Former President Barack Obama eulogized Senator John McCain today at his memorial service in Washington, describing a man who knew that some principles are eternal and worth risking everything for, “bigger than party, or ambition, or money, or fame, or power. John showed us what that means.”

Obama talked of his personal relationship with his former presidential campaign adversary, noting how they would have private one-on-one conversations in the White House oval office where they would talk politics, family, and share laughs and disagreements.

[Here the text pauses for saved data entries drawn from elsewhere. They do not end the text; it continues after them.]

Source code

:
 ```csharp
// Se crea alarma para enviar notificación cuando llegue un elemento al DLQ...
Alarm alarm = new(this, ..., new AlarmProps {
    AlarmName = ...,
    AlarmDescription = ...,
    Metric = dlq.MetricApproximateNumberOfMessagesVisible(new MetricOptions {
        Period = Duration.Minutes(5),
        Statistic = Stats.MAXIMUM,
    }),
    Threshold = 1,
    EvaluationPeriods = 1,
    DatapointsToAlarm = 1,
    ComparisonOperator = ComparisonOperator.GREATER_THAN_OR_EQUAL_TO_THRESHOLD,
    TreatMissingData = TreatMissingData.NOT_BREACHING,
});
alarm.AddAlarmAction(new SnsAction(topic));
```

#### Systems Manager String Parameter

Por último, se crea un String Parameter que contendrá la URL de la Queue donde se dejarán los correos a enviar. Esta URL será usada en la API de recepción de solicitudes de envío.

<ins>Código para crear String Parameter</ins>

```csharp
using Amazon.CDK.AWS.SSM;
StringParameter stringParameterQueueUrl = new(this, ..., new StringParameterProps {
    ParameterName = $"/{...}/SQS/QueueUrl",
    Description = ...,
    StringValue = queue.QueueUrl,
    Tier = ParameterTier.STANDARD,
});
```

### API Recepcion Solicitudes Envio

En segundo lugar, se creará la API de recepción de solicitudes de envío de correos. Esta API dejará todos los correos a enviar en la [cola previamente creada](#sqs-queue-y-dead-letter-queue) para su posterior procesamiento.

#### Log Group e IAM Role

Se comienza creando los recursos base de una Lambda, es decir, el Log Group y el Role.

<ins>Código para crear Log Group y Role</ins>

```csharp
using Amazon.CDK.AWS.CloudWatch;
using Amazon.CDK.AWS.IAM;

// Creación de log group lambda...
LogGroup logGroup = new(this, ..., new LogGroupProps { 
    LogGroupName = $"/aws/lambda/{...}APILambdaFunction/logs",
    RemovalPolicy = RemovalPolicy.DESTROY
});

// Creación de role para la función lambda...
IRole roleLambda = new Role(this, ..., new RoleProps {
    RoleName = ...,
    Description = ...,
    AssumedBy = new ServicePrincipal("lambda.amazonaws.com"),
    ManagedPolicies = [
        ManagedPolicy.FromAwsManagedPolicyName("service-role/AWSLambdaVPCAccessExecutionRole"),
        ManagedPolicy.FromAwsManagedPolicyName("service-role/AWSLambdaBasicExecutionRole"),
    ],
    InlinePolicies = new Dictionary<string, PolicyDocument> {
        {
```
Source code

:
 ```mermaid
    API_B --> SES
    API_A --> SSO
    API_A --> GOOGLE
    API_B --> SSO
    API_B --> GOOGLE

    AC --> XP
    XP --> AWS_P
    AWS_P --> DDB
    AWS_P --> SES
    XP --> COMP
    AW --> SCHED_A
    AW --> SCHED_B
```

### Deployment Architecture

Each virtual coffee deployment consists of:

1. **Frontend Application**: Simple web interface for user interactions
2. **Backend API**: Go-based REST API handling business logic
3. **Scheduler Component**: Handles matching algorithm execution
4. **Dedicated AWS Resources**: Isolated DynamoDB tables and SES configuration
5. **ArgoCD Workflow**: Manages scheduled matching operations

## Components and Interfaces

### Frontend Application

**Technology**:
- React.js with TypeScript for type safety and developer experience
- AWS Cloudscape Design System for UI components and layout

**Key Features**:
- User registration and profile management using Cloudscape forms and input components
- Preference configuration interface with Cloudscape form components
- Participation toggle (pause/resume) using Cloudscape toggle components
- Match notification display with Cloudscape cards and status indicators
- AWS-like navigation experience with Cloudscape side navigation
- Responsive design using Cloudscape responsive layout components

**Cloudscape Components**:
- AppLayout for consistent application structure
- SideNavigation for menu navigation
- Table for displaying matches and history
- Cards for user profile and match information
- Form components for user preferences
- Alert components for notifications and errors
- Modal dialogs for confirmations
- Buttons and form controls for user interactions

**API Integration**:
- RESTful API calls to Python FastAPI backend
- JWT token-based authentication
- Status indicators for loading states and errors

“Our disagreements didn’t go away during these private conversations,” Obama said. “They were real and often deep. But we enjoyed the time we shared away from the bright lights and learned from each other.” Obama said the discussions proved to him, “We were on the same page page when all was said and done. We never doubted we were on the same team.”

Obama called McCain at the top of his speech, “A warrior, a statesman, a patriot who embodied so much that is best in America.”  Obama also noted McCain’s famous temper, his blunt assessments of Obama’s perceived mistakes, “his irreverence, his sense of humor, his mischievous streak, a largeness of spirit, an ability to see past differences and find common ground.”

“I have a reputation of keeping cool – John, not so much. John never hesitated to tell me when he thought I was screwing up, which, by his calculation, was once a day,” Obama joked.

Obama then quoted one of McCain’s favorite books, Ernest Hemingway’s For Whom The Bell Tolls, noting, “Today is only one day in all the days that will ever be. But what will happen in all the other days that ever come can depend on what you do today.”

“Much has been said this week about what a maverick John was,” Obama said. “Trust me, I was on the receiving end of some of those votes. But he did understand that some principles transcend politics. He considered it part of his duty to uphold those values.” He added: “That’s why he bucked his party.”